-- JOB ITEM A --
In the records, update the lines from the line with "i Państwem)." to the line with "dr hab. inż. Mariusz Kulczyk" by replacing "2026" with "2027" and leaving everything else unchanged, and return only those lines.

::: EXTRACT :::

Where is the center of the Milky Way located?

Question

I have downloaded a star database from this page (The HYG Database):
http://astronexus.com/node/34

And all the stars have (among other parameters) their XYZ coordinates in parsecs according to this definition:

X,Y,Z: The Cartesian coordinates of the star, in a system based on the equatorial coordinates as seen from Earth. +X is in the direction of the vernal equinox (at epoch 2000), +Z towards the north celestial pole, and +Y in the direction of R.A. 6 hours, declination 0 degrees

The problem is: I cannot figure out how to calculate the XYZ coordinates of the center of the galaxy (the Milky Way). So the question is: What are the coordinates of the Milky Way center? (Or is it not possible to calculate it just with that information?). This is an example of the data:

Answer 1

Distance estimates to the center of our galaxy vary around $r \approx$ 8000 $\pm$ 200 parsecs. Its spherical equatorial coordinates are $\alpha$ = 17h45m40s, $\delta$ = -29$^\circ$00'28" (J2000). Converting those to rectangular form, we have: $$\begin{align} X &= r \cos \delta \cos \alpha \approx -437 \pm 11 \ \mathrm{pc} \\ Y &= r \cos \delta \sin \alpha \approx -6983 \pm 175 \ \mathrm{pc} \\ Z &= r \sin \delta \approx -3879 \pm 97 \ \mathrm{pc} \end{align}$$ As with most celestial objects, its direction is known much more precisely than its distance. We can't pinpoint its 3D position, but we can narrow it down to a long, fuzzy ellipsoid pointing away from the Sun.

Answer 2

@MikeG's answer is excellent. This is a supplementary answer only.

Part of the problem finding the coordinates of the "center" is defining the center. One example might be the center of mass, but finding all the mass is quite a challenge as we can't even see all of the galaxy's mass due to dust clouds, as discussed in How was the galactic plane established?, links therein and @RobJeffries excellent answer, and of course dark matter being invisible and all.

::: DATA FOR THIS TASK :::

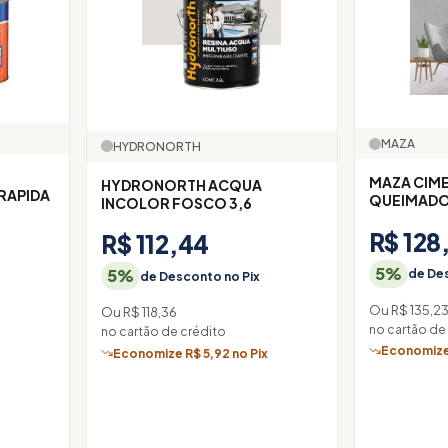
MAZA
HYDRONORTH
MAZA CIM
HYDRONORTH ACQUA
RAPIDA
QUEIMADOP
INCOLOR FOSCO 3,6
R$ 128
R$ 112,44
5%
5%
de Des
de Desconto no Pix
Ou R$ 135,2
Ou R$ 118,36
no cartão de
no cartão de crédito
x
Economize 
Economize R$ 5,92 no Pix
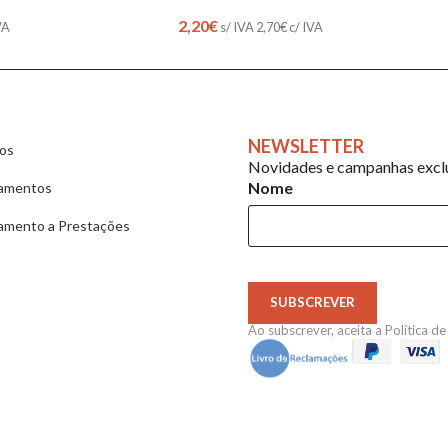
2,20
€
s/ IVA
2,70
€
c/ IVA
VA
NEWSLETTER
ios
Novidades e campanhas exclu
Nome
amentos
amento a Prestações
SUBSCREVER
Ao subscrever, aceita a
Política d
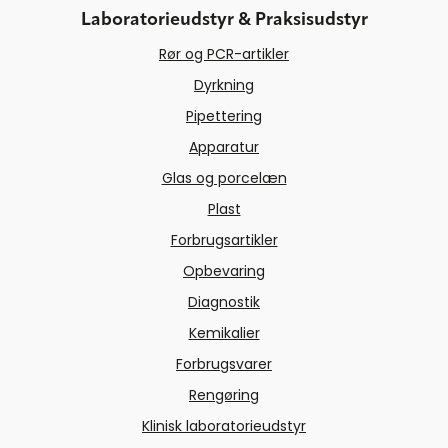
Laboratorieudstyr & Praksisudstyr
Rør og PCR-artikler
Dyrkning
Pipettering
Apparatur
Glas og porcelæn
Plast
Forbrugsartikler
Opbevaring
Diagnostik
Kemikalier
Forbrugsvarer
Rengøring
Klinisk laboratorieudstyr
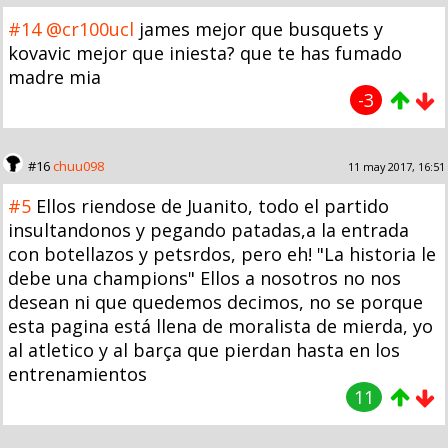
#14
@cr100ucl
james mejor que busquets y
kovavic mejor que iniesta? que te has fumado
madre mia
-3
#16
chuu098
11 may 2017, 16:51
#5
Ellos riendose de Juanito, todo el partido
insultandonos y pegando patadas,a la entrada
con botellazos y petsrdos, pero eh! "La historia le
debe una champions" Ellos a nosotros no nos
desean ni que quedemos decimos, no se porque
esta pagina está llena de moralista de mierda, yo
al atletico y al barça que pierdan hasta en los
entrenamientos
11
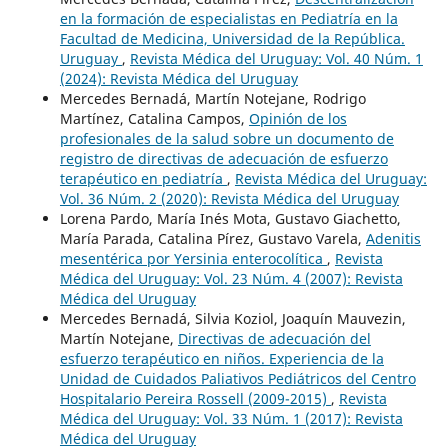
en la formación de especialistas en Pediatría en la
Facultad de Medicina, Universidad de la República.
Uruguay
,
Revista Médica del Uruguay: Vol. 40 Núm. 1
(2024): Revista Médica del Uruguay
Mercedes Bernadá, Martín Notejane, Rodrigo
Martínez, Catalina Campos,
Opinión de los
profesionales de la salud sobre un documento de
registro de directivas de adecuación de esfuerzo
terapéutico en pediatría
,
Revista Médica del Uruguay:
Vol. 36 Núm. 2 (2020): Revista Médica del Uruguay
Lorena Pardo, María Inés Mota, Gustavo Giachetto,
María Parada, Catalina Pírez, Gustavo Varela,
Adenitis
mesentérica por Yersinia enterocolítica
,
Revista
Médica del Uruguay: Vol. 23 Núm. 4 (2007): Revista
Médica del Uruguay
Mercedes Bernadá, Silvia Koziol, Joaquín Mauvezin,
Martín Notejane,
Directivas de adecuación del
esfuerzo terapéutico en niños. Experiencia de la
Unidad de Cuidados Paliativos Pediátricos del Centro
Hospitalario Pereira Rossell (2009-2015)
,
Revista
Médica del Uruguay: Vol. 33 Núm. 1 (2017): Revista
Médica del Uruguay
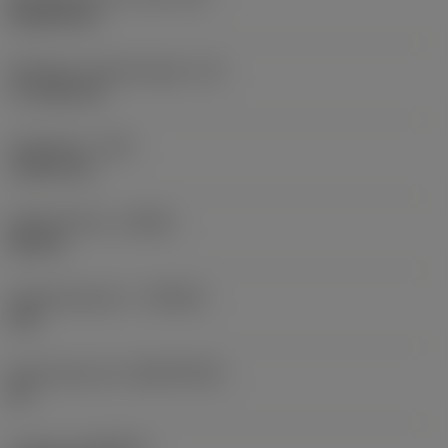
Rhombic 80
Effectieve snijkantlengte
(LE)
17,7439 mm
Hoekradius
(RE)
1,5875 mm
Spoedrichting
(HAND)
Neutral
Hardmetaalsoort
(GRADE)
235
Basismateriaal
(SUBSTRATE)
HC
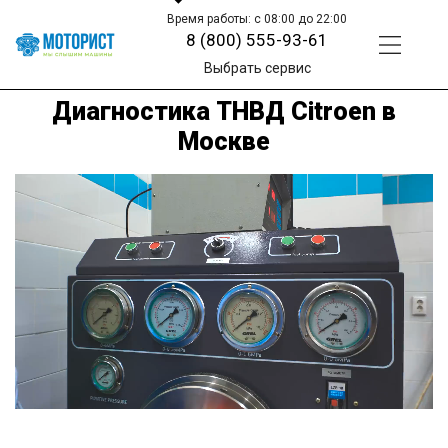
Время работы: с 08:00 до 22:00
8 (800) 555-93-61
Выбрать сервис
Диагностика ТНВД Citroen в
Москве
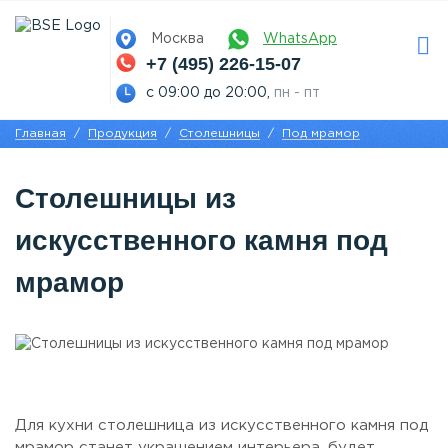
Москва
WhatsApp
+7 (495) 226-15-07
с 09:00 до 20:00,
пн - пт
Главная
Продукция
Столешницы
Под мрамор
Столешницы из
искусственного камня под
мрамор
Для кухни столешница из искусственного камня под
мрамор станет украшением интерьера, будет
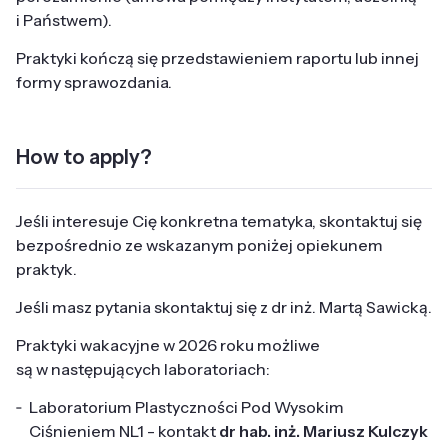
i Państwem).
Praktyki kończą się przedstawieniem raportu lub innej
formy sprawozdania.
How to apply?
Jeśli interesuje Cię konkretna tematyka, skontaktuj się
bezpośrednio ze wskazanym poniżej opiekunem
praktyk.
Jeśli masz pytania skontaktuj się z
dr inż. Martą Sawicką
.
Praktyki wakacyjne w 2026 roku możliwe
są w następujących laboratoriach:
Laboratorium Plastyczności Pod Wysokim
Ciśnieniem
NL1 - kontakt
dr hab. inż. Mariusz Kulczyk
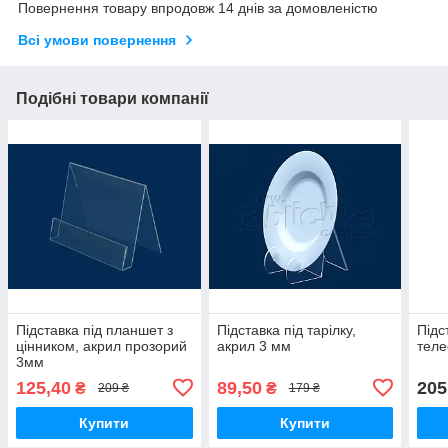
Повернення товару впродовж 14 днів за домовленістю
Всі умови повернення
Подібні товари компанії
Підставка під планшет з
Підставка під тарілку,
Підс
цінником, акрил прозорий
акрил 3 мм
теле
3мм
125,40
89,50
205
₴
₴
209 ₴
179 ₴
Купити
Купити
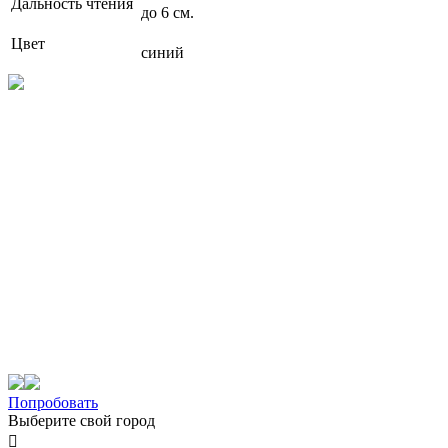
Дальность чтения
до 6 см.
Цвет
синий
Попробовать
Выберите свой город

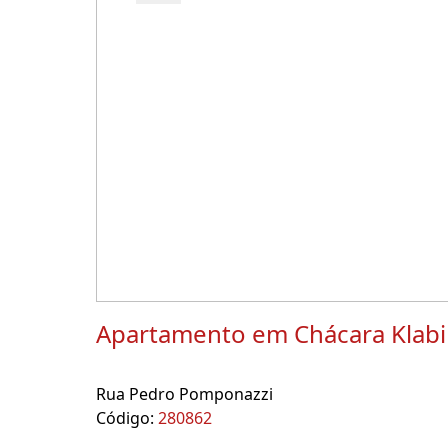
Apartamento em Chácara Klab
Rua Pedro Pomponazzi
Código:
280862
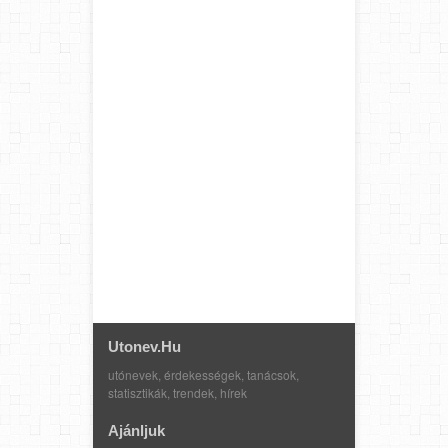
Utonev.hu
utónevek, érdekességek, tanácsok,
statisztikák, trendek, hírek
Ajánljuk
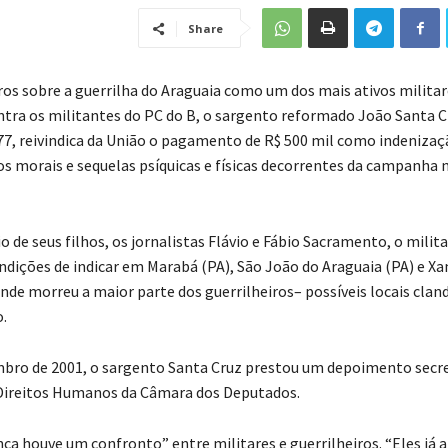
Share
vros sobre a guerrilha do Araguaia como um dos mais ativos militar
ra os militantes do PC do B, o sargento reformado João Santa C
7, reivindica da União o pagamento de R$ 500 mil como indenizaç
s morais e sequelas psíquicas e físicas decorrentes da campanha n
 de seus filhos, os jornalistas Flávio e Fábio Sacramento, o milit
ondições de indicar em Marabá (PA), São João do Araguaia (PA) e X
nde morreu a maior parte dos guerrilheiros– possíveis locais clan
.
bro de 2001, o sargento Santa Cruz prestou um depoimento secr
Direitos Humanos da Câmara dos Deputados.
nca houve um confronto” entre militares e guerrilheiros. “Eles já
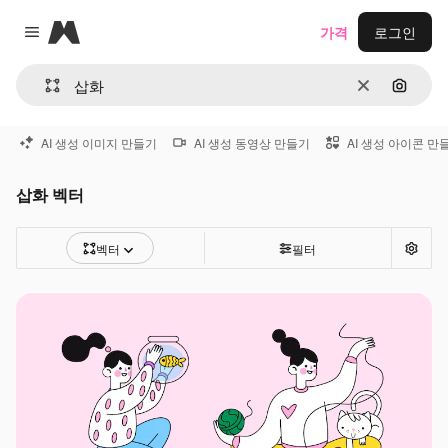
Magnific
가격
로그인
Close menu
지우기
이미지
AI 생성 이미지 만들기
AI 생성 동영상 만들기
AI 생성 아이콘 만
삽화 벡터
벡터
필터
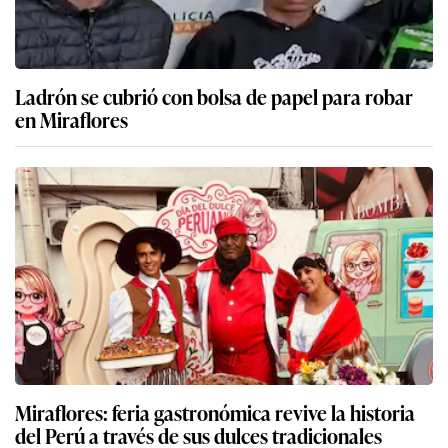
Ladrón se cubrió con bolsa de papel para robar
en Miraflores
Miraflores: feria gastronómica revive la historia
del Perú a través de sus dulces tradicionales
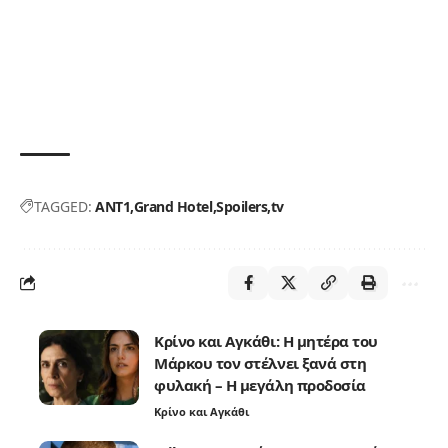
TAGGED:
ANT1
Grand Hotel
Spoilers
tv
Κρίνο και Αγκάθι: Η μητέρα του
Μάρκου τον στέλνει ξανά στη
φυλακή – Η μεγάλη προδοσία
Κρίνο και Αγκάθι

:::

-- JOB ITEM B --
Copy the Milky Way thread word for word from "Part of the" to "invisible and all.".

-- WRITTEN ANSWER A --
i Państwem).
Praktyki kończą się przedstawieniem raportu lub innej
formy sprawozdania.
How to apply?
Jeśli interesuje Cię konkretna tematyka, skontaktuj się
bezpośrednio ze wskazanym poniżej opiekunem
praktyk.
Jeśli masz pytania skontaktuj się z
dr inż. Martą Sawicką
.
Praktyki wakacyjne w 2027 roku możliwe
są w następujących laboratoriach:
Laboratorium Plastyczności Pod Wysokim
Ciśnieniem
NL1 - kontakt
dr hab. inż. Mariusz Kulczyk

-- WRITTEN ANSWER B --
Part of the problem finding the coordinates of the "center" is defining the center. One example might be the center of mass, but finding all the mass is quite a challenge as we can't even see all of the galaxy's mass due to dust clouds, as discussed in How was the galactic plane established?, links therein and @RobJeffries excellent answer, and of course dark matter being invisible and all.